This practice enabled student loan lenders in order to have some level of control over the cosigner’s estate and other assets.
Needless to say, quite a number of borrowers found this to be an unfair provision. People filed complaints regarding the same with the Consumer Financial Protection Bureau. The CFPB took some actions to make sure lenders stopped enforcing this provision on previous contracts and did not make it a part of their future contracts. Lenders like Sallie Mae and Wells Fargo promised to comply.
While that may sound comforting to you, bear in mind that such provisions are still not deemed as illegal. So some lenders may indulge in enforcing them. If you find any lender still executing such provisions, you may take this issue to the CFPB. You may even try to create some negative publicity for their brand. The media is likely to be moved since losing a loved one can be very hard. Having a loan lender behave insensitively can be even more dismaying.
What to do if your student loan cosigner dies?
Here are some things you should do if your cosigner passes.
Go through your student loan documentation
Do not neglect the situation at hand if your cosigner passes. Go through all your student loan documents to understand the legal obligations and implications.
Search, in particular, for any mention of the cosigner's death. More often than not, nothing much will change if a cosigner dies. This is for as long as you are regular and punctual with your payments.

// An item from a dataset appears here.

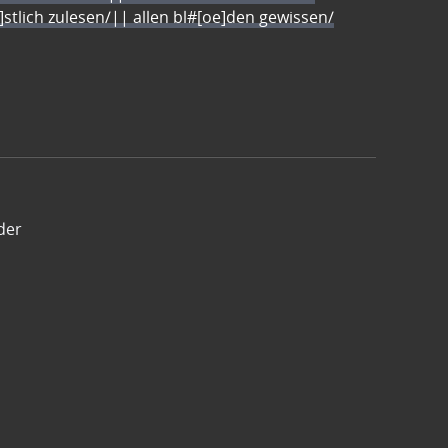
e]stlich zulesen/|| allen bl#[oe]den gewissen/
der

But as already mentioned, automatic default is an unfair provision that some lenders still have written into their contracts and implement. This can adversely affect your credit and finances.
You may want to refinance your student loans if auto-default is a provision that you are subjected to. If your cosigner is terminally ill, you may want to do some research on this ahead of time.
Should you tell your lender?
Whether you should disclose this information to your lender or not depends entirely on your obligation. Some contracts state that informing your lender of any cosigner death is mandatory. In that case, failing to do the same may put you in breach of contract. This may have adverse financial ramifications for yourself and your loan. Your loan may fall into default or you may get sued, even.
Informing the lender may have different outcomes depending on your lender and your special case. In some cases, the loan documentation gets updated and the borrower gets passed the responsibility of having to repay the loans. The cosigner gets released.
In other cases it may be a little more complicated. If auto-default is a provision, then that gets carried out.
But the borrower generally does not benefit by informing the lender about a cosigner’s death. So inform your lender only if it is explicitly stated in your contract to do so.
Refinancing your student loan
If auto-default is a provision that is included in your contract, after the passing of your cosigner, your student loan may fall into default. In that case, you may want to change your lender by refinancing your student loan before the defaulting commences.
Ensure that you do not fall into a new refinanced loan with a higher rate of interest.
If you have a record of making repayments on time each month, then you may qualify for refinancing without a cosigner with most private refinancing firms.
Avoid adding another cosigner
Some lenders may demand the involvement of a new cosigner on the occasion of an existing one’s demise. This is often not desirable or beneficial for the borrower. This obviously, will only benefit the lender and is not something a borrower should think about unless their contract demands them to do so.
Again, if a lender is vehement about getting a new cosigner involved against your will, you can always think about changing your lender and getting your loan refinanced.
The event of a cosigner’s death can impose quite some emotional and financial stress on a borrower. This should not affect your student loans in any way if you have been repaying them regularly. Some lenders may indulge in unfair practices but most of them do not.
Do not ignore the financial consequences that entail a cosigner’s passing. Take responsibility, do your research and do the needful to protect your finances and avoid any trouble.